AIM OF THE EXERCISE: The word "para" marks the lines to find; copy every such line from the data below.

BEGIN PROVIDED RECORDS

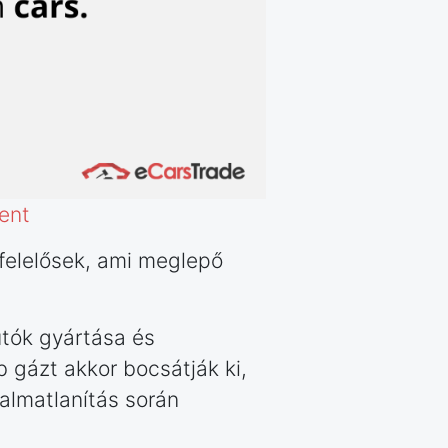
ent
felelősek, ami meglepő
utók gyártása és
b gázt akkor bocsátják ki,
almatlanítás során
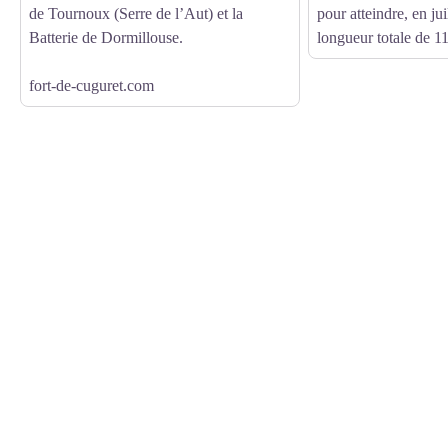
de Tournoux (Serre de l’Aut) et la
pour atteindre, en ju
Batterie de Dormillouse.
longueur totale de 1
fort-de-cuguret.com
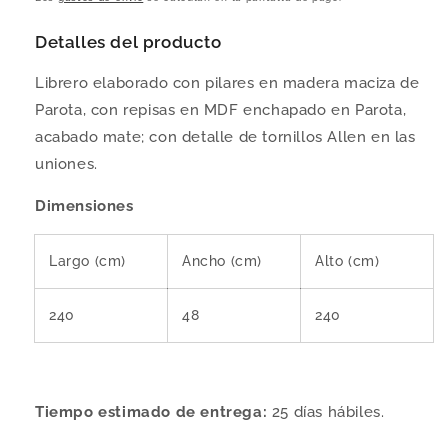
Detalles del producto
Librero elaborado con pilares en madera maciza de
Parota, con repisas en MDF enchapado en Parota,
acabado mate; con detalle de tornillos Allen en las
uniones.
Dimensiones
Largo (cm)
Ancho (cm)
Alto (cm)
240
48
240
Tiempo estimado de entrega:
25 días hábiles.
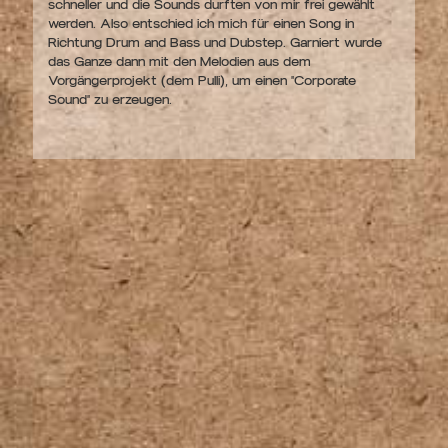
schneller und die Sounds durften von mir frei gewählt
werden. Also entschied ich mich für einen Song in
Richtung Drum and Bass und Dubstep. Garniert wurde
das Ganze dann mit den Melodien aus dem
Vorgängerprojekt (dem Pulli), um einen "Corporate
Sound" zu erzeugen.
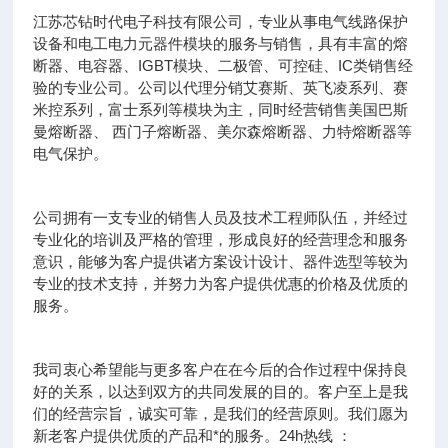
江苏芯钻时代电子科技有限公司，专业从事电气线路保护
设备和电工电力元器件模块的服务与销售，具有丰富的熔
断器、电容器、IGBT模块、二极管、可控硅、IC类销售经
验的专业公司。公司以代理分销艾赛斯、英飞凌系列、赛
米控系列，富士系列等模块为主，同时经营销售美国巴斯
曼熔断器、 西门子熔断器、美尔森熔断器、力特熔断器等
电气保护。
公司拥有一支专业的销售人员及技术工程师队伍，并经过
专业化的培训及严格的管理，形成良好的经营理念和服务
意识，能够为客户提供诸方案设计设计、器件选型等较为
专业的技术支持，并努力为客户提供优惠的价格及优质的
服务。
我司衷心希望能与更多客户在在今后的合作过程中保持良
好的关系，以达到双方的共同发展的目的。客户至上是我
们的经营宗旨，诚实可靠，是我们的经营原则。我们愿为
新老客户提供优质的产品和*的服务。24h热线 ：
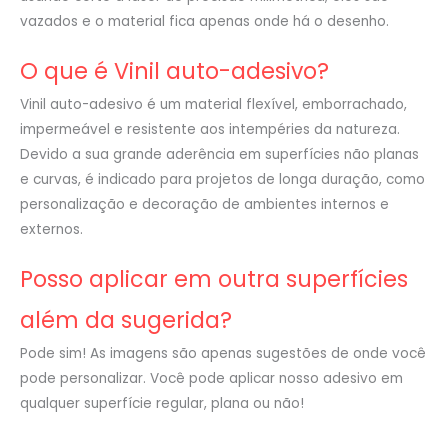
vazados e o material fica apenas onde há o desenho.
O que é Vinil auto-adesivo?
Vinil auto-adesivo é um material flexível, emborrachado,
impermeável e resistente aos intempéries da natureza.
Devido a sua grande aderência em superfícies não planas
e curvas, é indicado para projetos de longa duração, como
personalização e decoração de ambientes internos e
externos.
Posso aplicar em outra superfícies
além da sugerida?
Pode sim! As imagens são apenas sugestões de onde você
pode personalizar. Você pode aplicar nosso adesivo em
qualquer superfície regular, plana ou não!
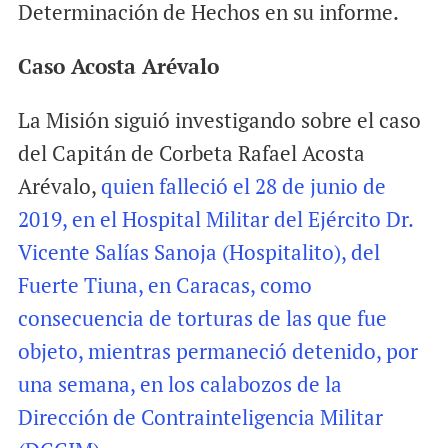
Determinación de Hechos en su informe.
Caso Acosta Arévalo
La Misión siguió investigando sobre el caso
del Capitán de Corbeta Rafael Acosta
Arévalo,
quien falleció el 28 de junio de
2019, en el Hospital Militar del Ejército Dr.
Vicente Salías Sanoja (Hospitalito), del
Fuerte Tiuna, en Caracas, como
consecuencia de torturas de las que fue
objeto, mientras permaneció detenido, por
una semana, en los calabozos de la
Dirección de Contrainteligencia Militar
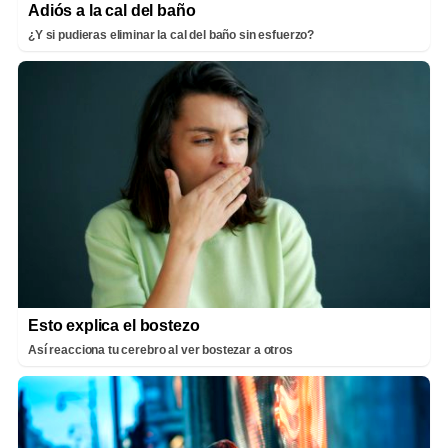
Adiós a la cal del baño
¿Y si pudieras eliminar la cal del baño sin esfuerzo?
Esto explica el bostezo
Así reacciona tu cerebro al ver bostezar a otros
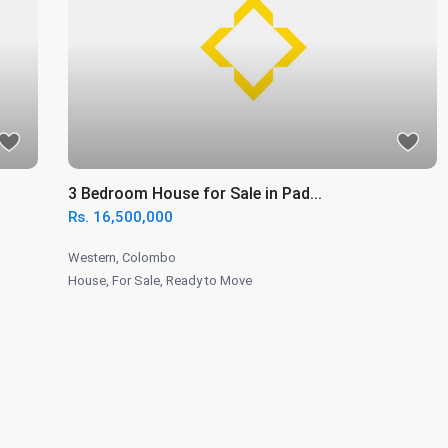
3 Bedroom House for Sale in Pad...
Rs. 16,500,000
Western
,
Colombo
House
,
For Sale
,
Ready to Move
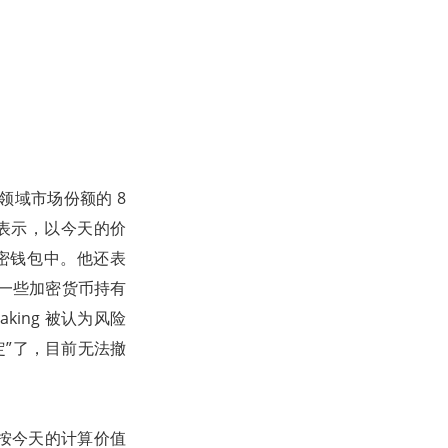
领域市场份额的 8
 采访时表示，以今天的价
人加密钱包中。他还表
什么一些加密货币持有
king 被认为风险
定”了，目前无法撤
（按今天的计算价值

END PROVIDED RECORDS
BEGIN PROVIDED RECORDS

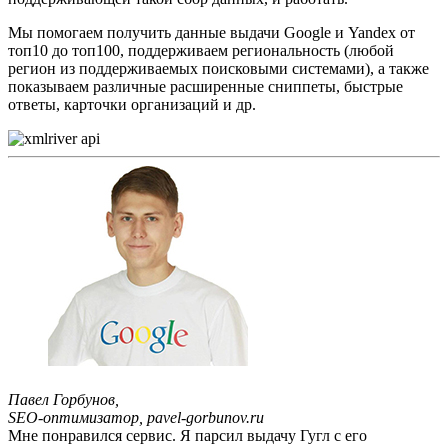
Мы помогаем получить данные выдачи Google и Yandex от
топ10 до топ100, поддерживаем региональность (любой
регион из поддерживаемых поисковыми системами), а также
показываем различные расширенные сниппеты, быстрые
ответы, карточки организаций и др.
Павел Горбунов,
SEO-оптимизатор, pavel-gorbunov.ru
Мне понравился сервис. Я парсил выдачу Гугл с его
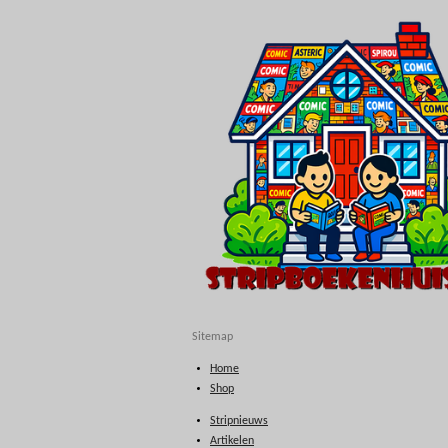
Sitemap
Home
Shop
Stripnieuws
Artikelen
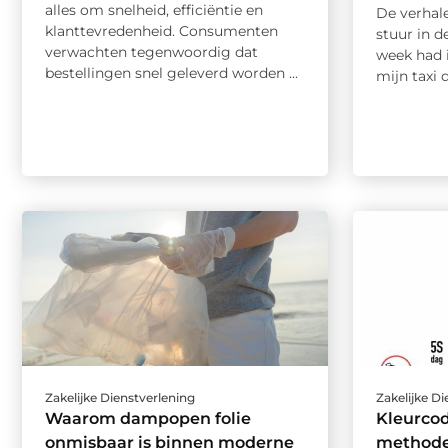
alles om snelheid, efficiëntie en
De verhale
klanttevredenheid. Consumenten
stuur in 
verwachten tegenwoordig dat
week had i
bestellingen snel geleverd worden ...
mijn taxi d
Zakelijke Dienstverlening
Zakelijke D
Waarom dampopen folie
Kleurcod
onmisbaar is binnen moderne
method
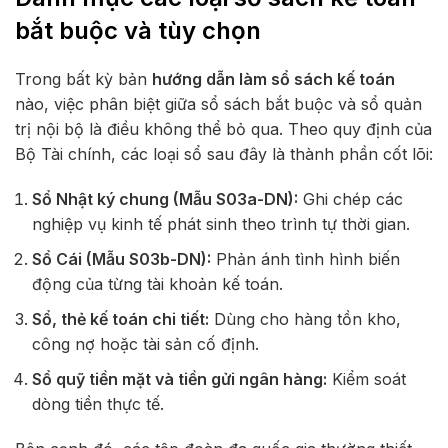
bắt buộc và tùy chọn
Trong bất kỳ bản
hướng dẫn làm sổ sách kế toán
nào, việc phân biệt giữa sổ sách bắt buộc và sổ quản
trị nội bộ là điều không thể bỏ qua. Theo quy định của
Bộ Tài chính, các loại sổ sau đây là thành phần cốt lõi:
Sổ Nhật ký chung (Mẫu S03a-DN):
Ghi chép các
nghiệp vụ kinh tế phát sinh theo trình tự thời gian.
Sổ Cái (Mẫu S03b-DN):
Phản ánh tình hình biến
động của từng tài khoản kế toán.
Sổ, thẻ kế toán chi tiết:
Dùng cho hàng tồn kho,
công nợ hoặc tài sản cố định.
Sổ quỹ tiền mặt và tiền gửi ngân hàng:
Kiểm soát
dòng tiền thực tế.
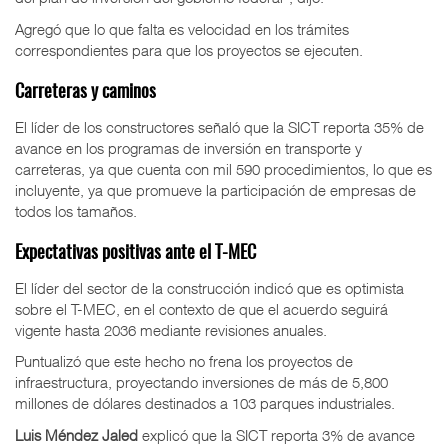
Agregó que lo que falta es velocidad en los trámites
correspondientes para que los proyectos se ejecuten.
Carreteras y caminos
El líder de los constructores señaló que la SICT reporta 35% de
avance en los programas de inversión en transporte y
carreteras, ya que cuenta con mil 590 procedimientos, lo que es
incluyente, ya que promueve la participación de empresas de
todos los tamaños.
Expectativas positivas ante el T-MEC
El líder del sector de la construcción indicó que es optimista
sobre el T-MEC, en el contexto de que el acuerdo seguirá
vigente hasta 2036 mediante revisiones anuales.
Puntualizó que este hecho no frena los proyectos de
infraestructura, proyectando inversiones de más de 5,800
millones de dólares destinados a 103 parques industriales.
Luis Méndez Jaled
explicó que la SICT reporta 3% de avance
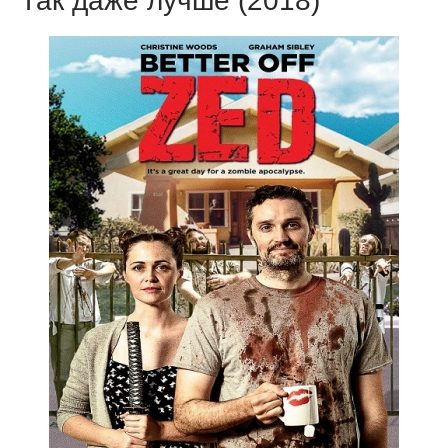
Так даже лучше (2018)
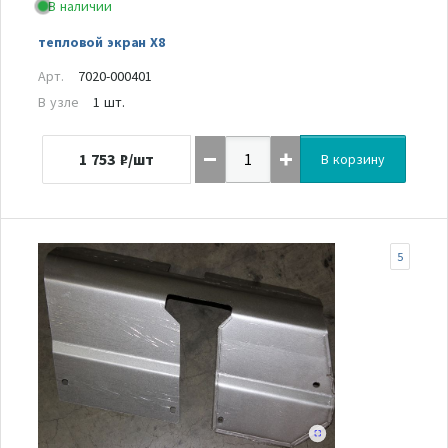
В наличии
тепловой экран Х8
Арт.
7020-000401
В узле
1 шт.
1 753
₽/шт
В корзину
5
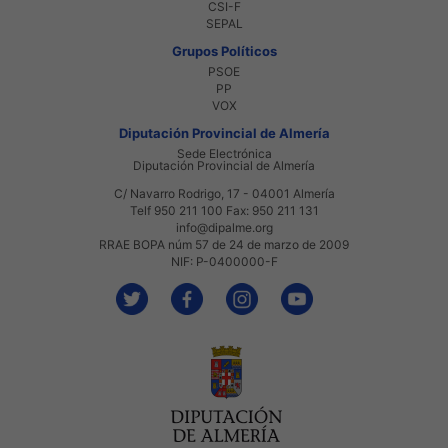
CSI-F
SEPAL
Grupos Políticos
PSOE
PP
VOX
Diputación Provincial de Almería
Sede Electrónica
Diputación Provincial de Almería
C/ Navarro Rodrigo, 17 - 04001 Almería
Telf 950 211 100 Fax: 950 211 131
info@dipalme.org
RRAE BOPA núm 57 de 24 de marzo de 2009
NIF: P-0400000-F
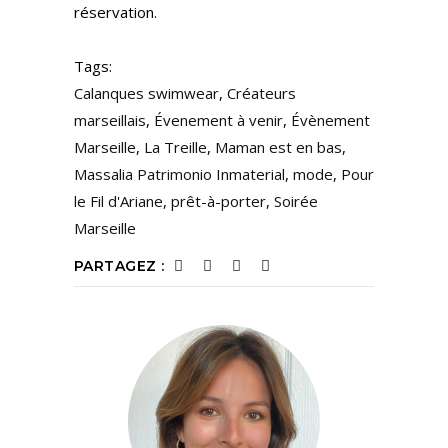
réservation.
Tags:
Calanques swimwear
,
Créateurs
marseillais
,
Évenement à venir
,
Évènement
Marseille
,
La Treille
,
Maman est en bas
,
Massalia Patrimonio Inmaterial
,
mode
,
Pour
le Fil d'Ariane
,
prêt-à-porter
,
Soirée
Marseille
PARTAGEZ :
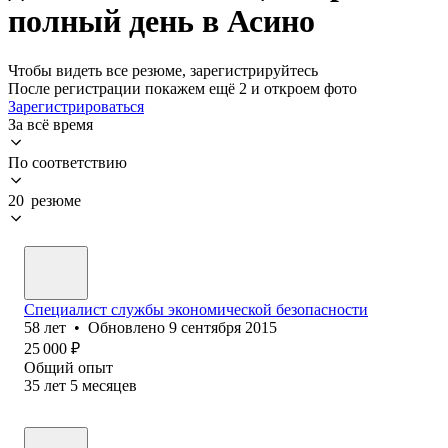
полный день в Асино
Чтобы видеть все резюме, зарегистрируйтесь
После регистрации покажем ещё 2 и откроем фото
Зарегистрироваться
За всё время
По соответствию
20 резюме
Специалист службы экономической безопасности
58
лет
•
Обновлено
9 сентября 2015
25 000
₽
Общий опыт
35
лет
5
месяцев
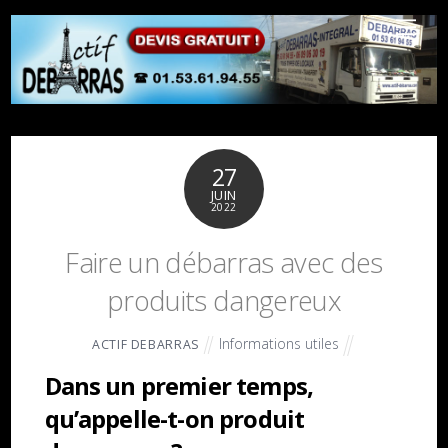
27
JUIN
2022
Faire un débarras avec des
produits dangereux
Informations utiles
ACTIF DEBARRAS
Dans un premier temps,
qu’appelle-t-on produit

END PROVIDED RECORDS

REPLY:
e curvas, é indicado para projetos de longa duração, como
correspondientes para que los proyectos se ejecuten.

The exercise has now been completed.